# Wuz up bruh's



## smittyrock76 (Jul 22, 2014)

I am brother Bruce, I hail from Platte City #504, greetings to all my fellow brothers. 


Sent From My Freemasonry Pro App


----------



## Companion Joe (Jul 23, 2014)

Welcome Brother Bruce, but let me be perfectly honest; speaking only for myself and by way of good and wholesome instruction, introducing yourself to Masons for the first as if you were an adolescent or on a beer commercial is not the best way to go about it. If someone walked into my Lodge and said "Wuz up bruhs?" I would ask them if they were certain they were in the correct place.


----------



## Sammcd (Jul 23, 2014)

Welcome Brother


Sent From My Freemasonry Pro App


----------



## KSigMason (Jul 23, 2014)

Greetings and welcome aboard!!


----------



## smittyrock76 (Jul 27, 2014)

Thanks for all your welcomes,  today I was raised.
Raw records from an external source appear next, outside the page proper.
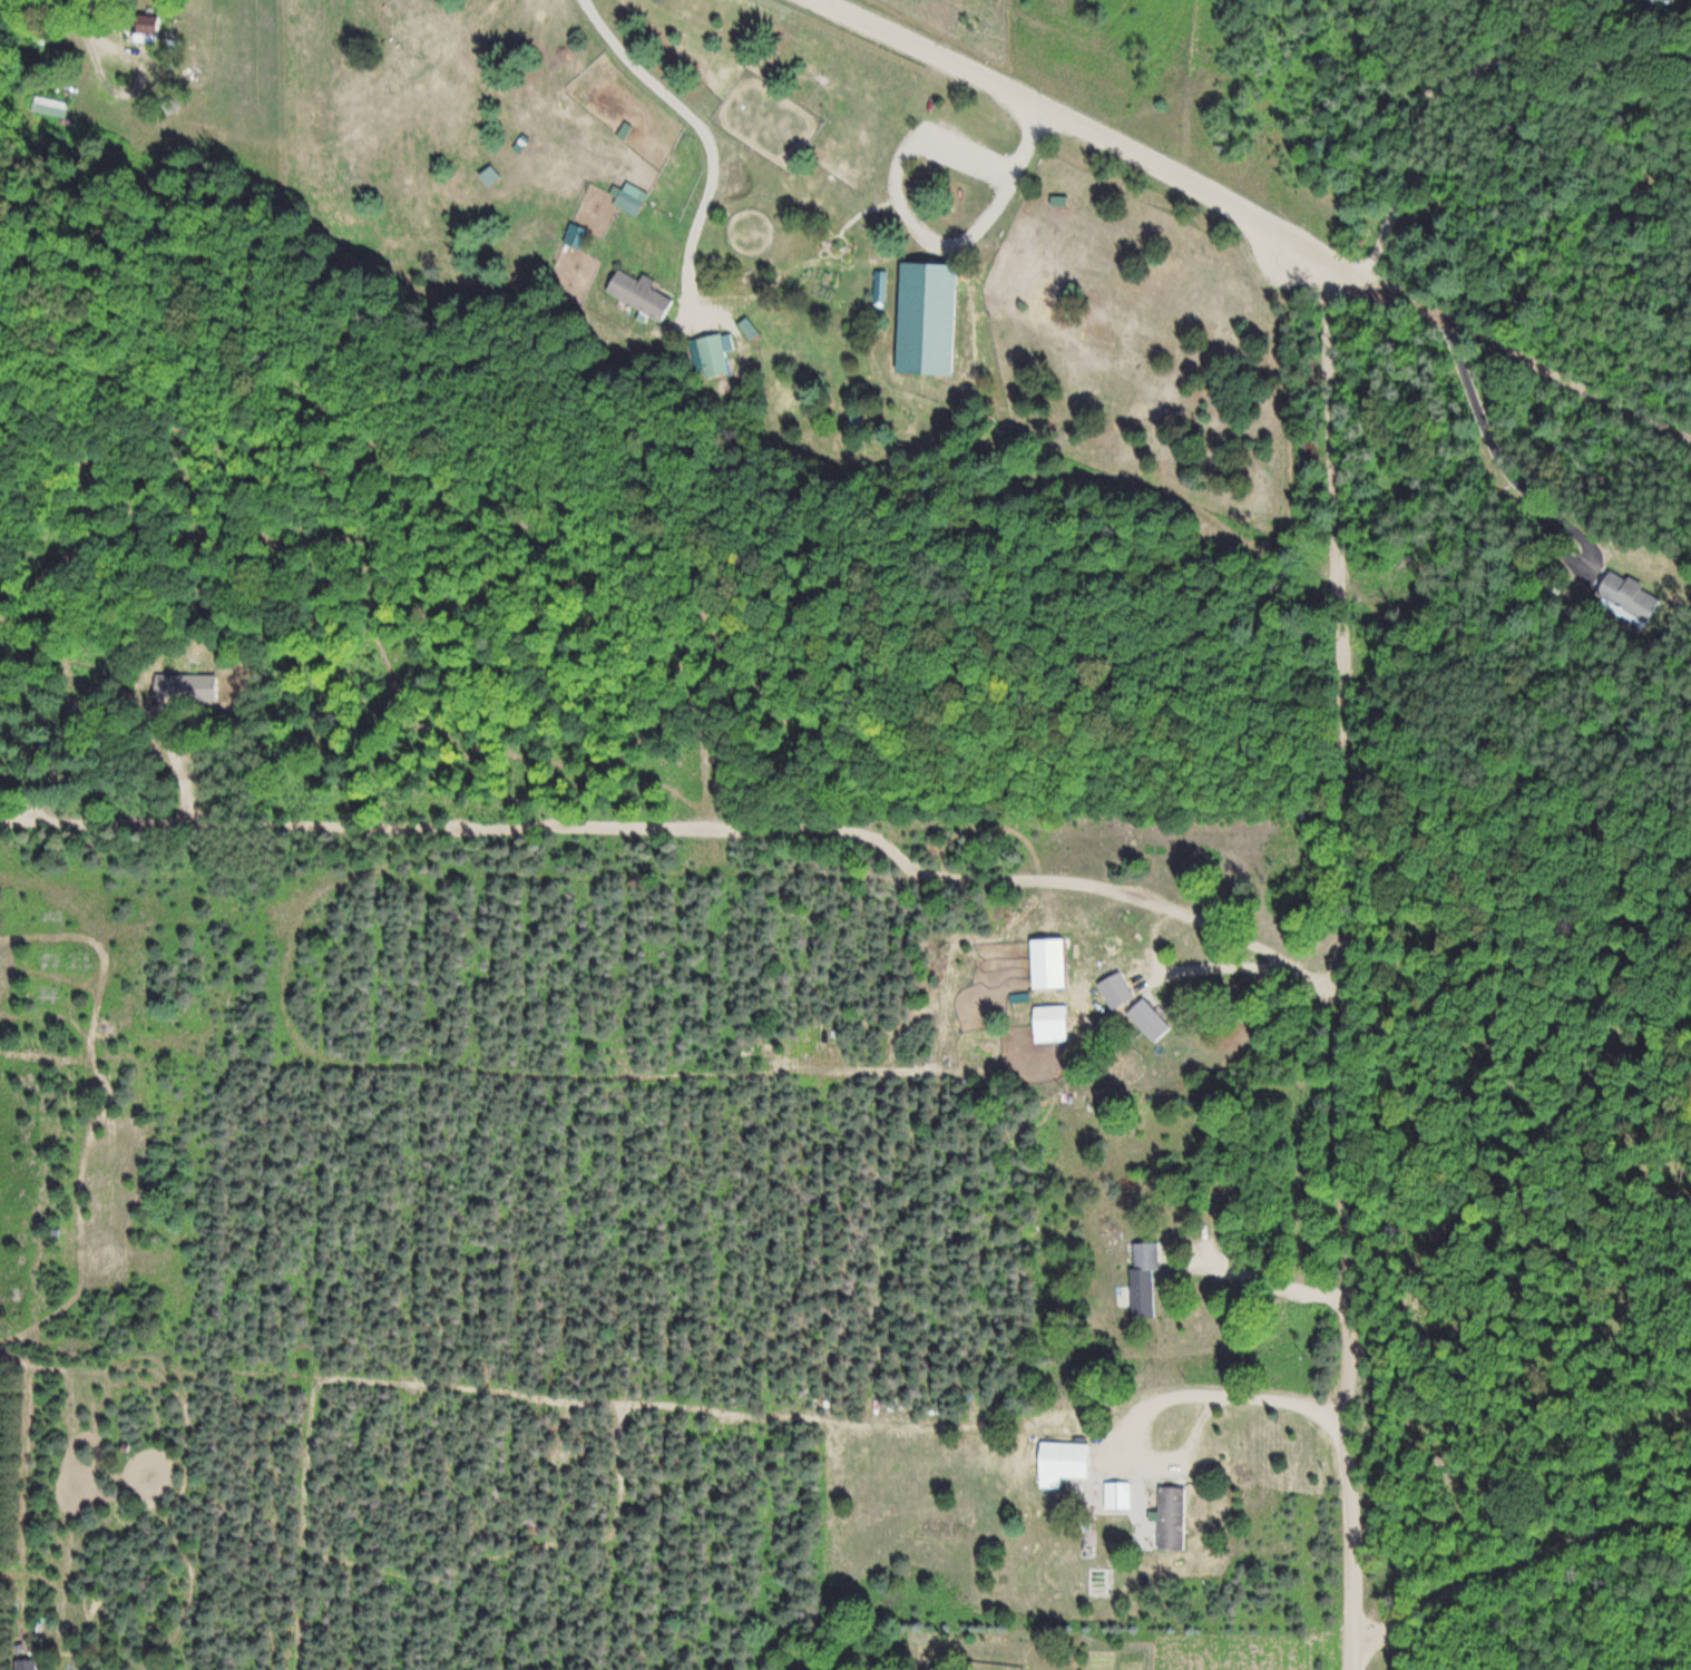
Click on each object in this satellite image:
building: (1662, 1)
building: (157, 23)
road: (1076, 123)
building: (636, 199)
building: (643, 292)
road: (1507, 347)
building: (713, 355)
building: (1628, 595)
road: (1346, 639)
building: (192, 686)
road: (699, 834)
building: (1057, 1019)
building: (1142, 1279)
road: (1353, 1343)
building: (1062, 1462)
building: (1117, 1494)
building: (1168, 1517)
building: (35, 1665)

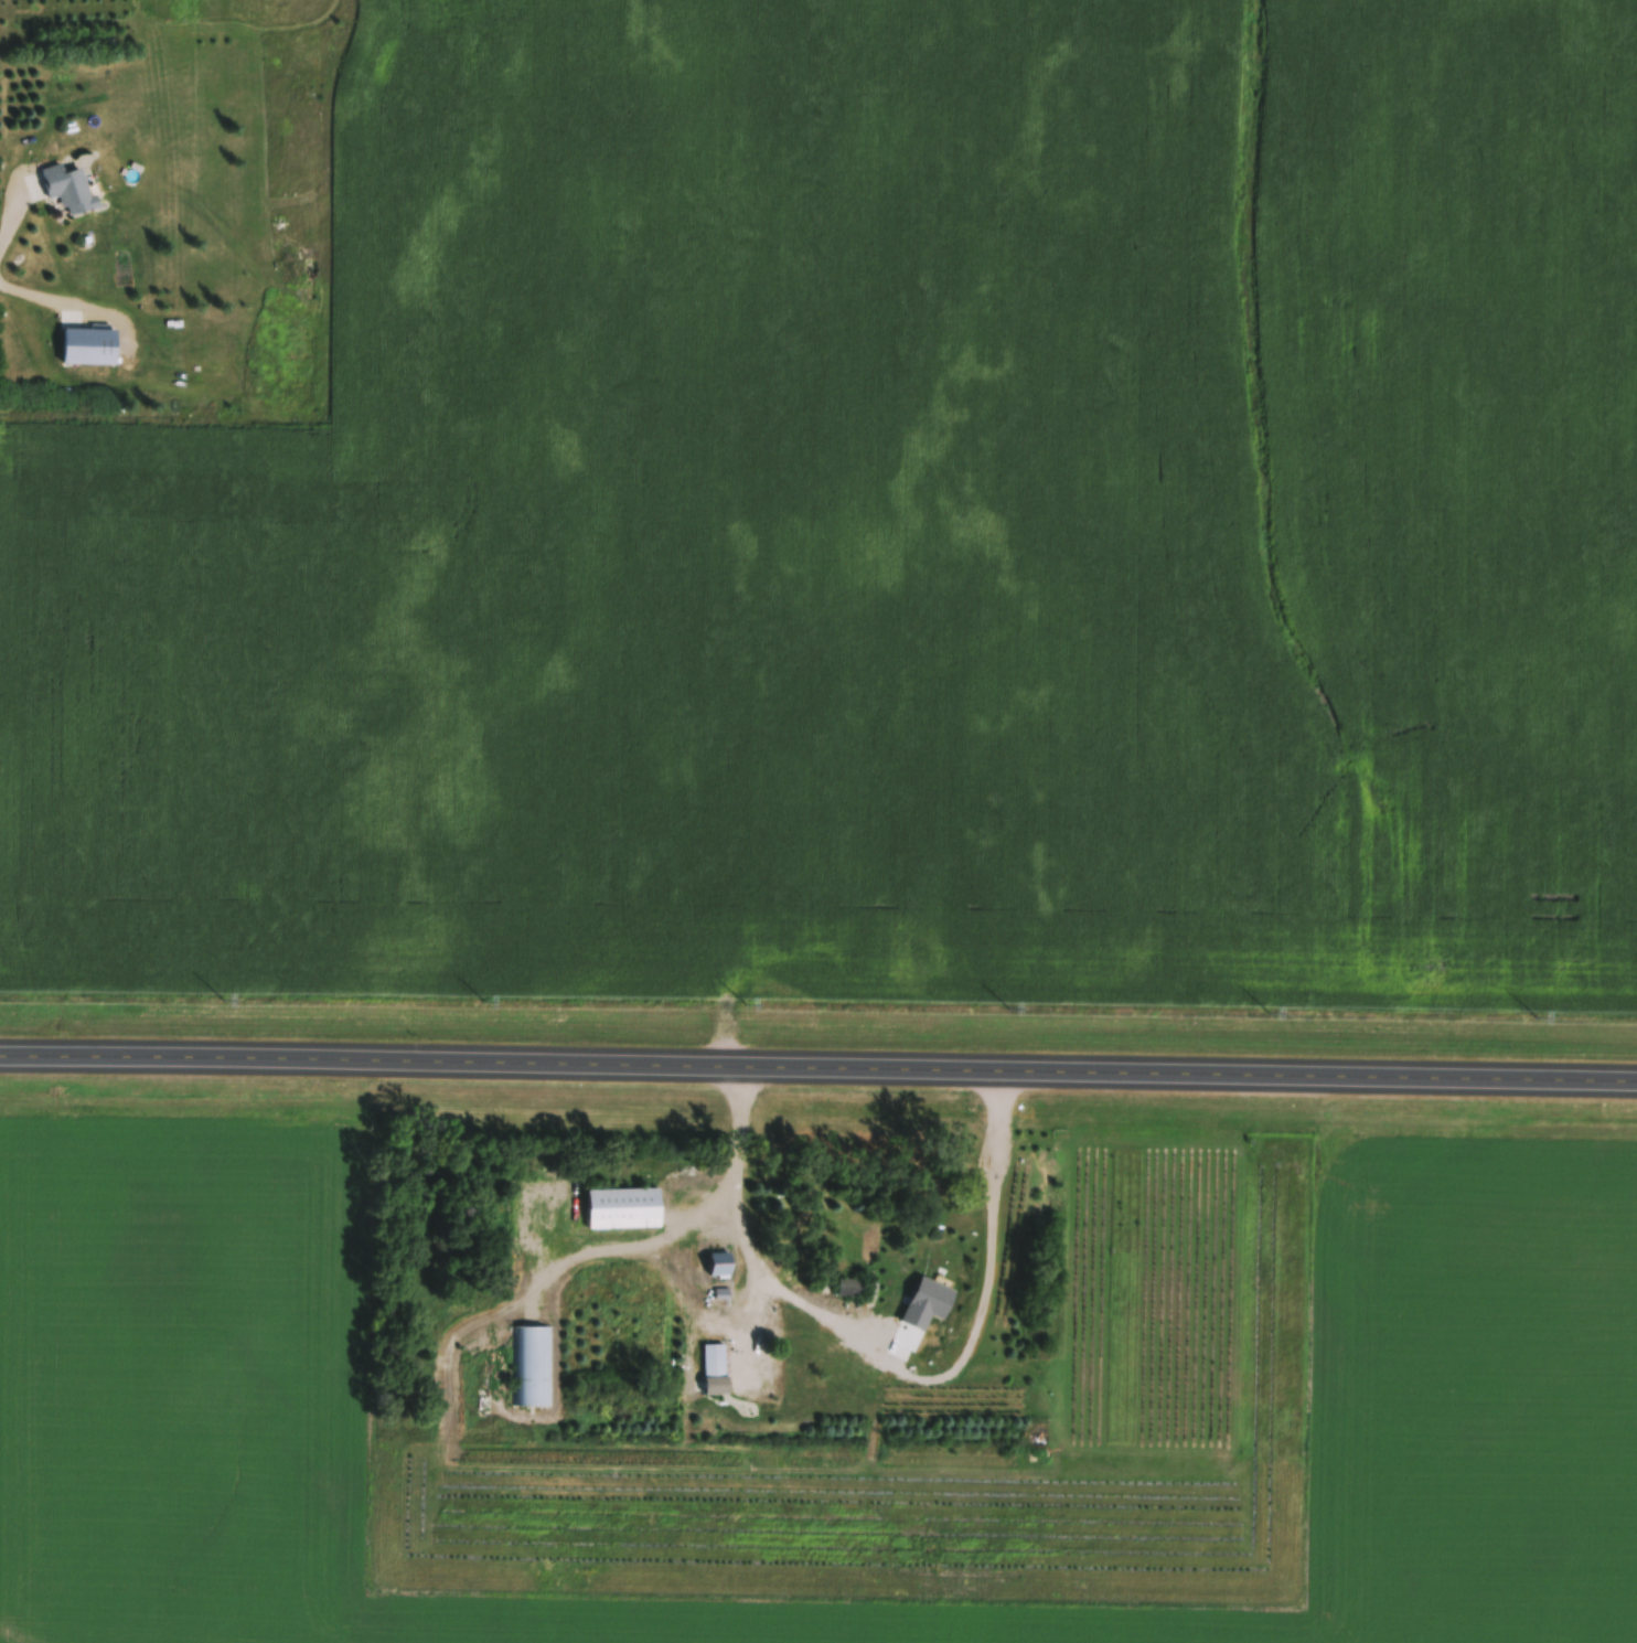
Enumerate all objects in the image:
building: (69, 188)
road: (8, 222)
building: (89, 347)
road: (818, 1066)
building: (623, 1210)
building: (719, 1265)
building: (929, 1270)
building: (851, 1289)
road: (882, 1333)
building: (531, 1368)
building: (716, 1387)

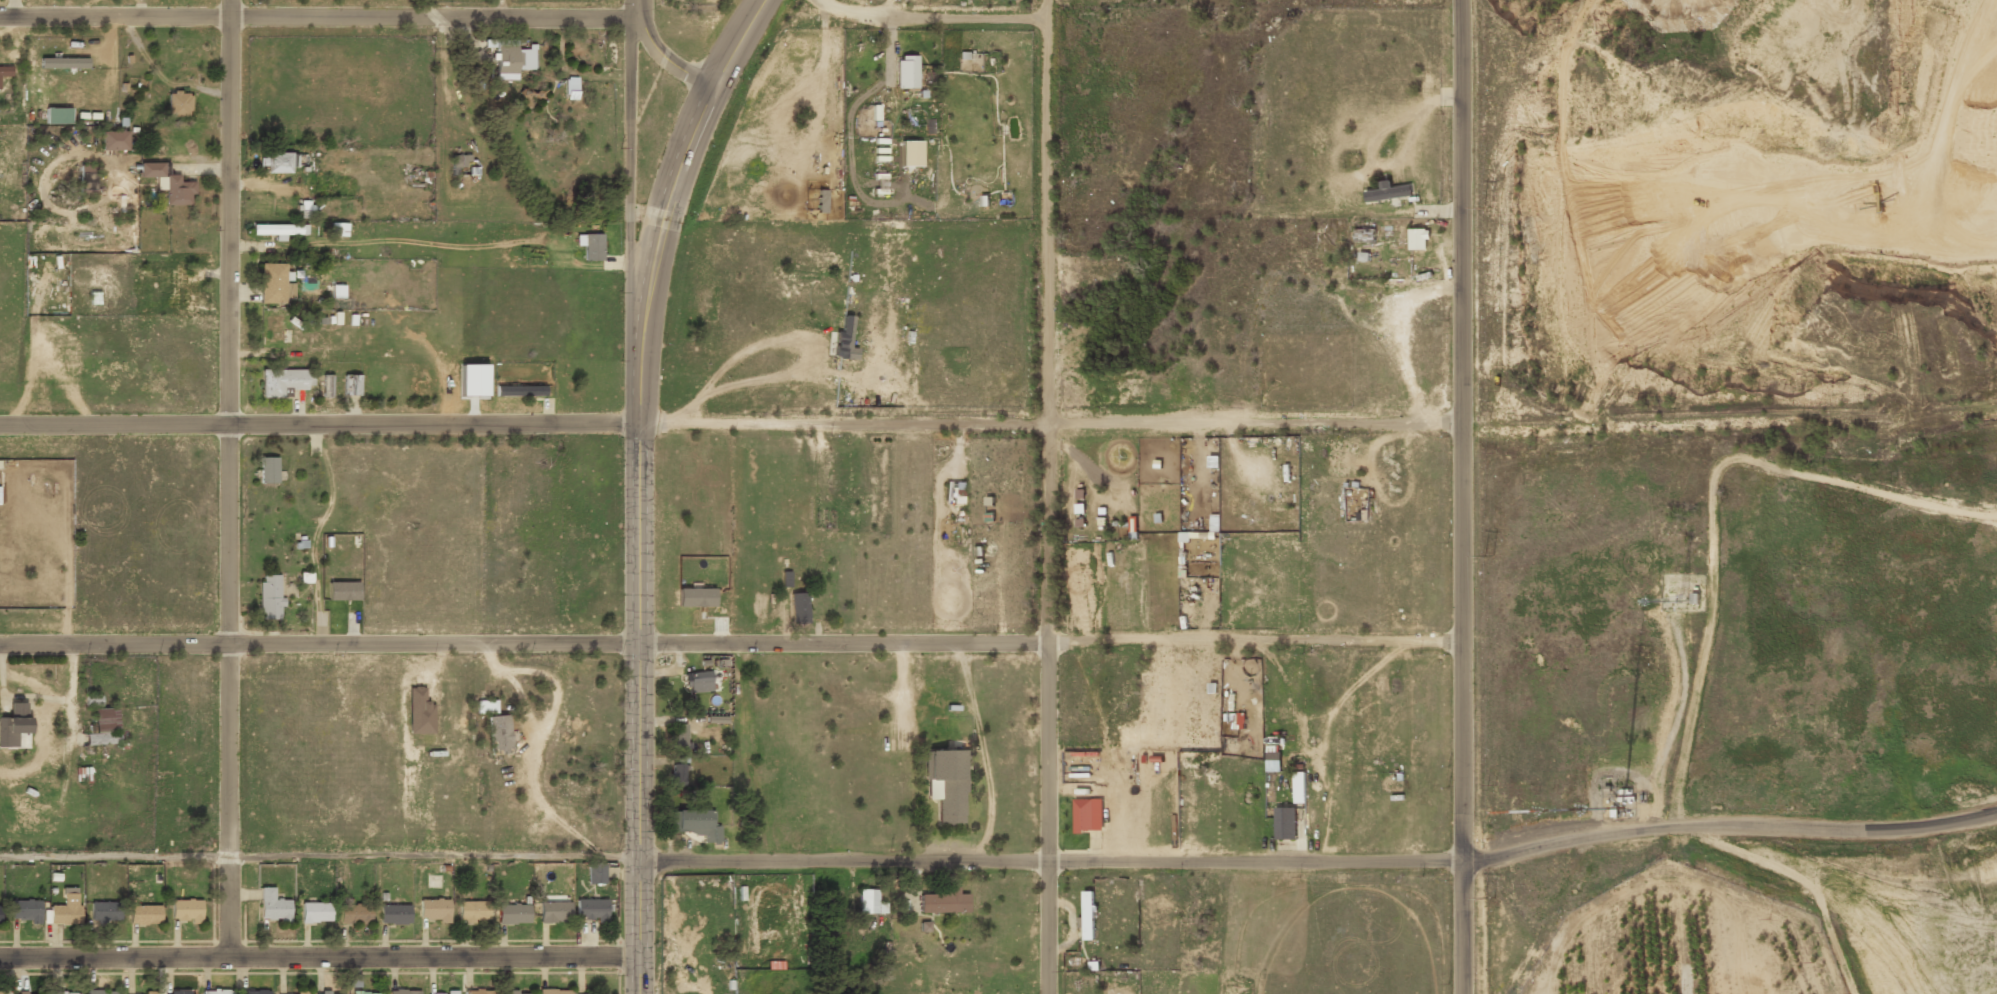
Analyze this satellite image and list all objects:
road: (318, 14)
road: (1140, 17)
road: (737, 41)
road: (660, 53)
building: (506, 60)
building: (4, 71)
building: (905, 72)
building: (571, 88)
building: (531, 94)
building: (178, 105)
building: (114, 141)
building: (909, 153)
building: (460, 160)
building: (279, 163)
road: (628, 169)
building: (87, 181)
building: (168, 184)
building: (1389, 193)
road: (666, 199)
building: (820, 200)
power tower: (1489, 208)
building: (306, 209)
building: (338, 229)
building: (277, 230)
building: (1417, 239)
building: (591, 245)
building: (274, 285)
building: (179, 286)
building: (337, 291)
building: (275, 331)
building: (845, 337)
building: (473, 380)
building: (280, 382)
building: (350, 385)
building: (326, 386)
building: (519, 391)
road: (1729, 418)
road: (730, 422)
building: (267, 471)
road: (227, 478)
building: (957, 485)
building: (1079, 492)
road: (1047, 497)
road: (1461, 497)
building: (956, 500)
building: (989, 500)
building: (1079, 508)
building: (1102, 510)
building: (990, 517)
building: (1157, 517)
building: (1102, 521)
building: (1079, 522)
building: (1133, 523)
building: (1184, 536)
building: (979, 550)
power tower: (1489, 554)
building: (786, 579)
building: (342, 591)
building: (269, 597)
building: (696, 597)
building: (1693, 598)
building: (798, 608)
road: (730, 642)
road: (638, 657)
building: (698, 681)
landfill: (1850, 682)
building: (93, 700)
building: (485, 707)
road: (71, 708)
building: (419, 712)
road: (1673, 723)
building: (11, 727)
building: (102, 727)
building: (498, 735)
building: (678, 736)
building: (1273, 755)
building: (677, 773)
building: (82, 775)
building: (945, 784)
building: (1298, 787)
building: (1624, 791)
building: (1625, 799)
building: (1613, 811)
building: (1083, 815)
building: (1284, 823)
road: (1728, 823)
building: (693, 824)
road: (319, 856)
road: (1049, 862)
building: (595, 873)
power tower: (1489, 897)
building: (867, 901)
building: (942, 902)
building: (272, 906)
building: (433, 909)
building: (590, 909)
building: (65, 910)
building: (185, 910)
building: (24, 911)
building: (104, 911)
building: (473, 911)
building: (553, 911)
building: (315, 912)
building: (354, 913)
building: (394, 913)
building: (513, 913)
building: (1191, 913)
building: (1087, 914)
building: (0, 915)
building: (143, 915)
road: (319, 957)
building: (354, 980)
building: (215, 991)
building: (403, 991)
building: (478, 991)
building: (553, 991)
building: (0, 992)
building: (102, 992)
building: (151, 992)
building: (253, 992)
building: (441, 992)
building: (33, 993)
building: (64, 993)
building: (178, 993)
building: (281, 993)
building: (329, 993)
building: (366, 993)
building: (515, 993)
building: (589, 993)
Sent From My Freemasonry Pro App


----------



## Warrior1256 (Aug 31, 2014)

smittyrock76 said:


> Thanks for all your welcomes,  today I was raised.
> 
> 
> Sent From My Freemasonry Pro App


Congratulations brother, I was raised the 4th of this month.


----------



## Levelhead (Sep 1, 2014)

Congratulations !


----------



## Bro. Stewart P.M. (Sep 6, 2014)

Welcome!


----------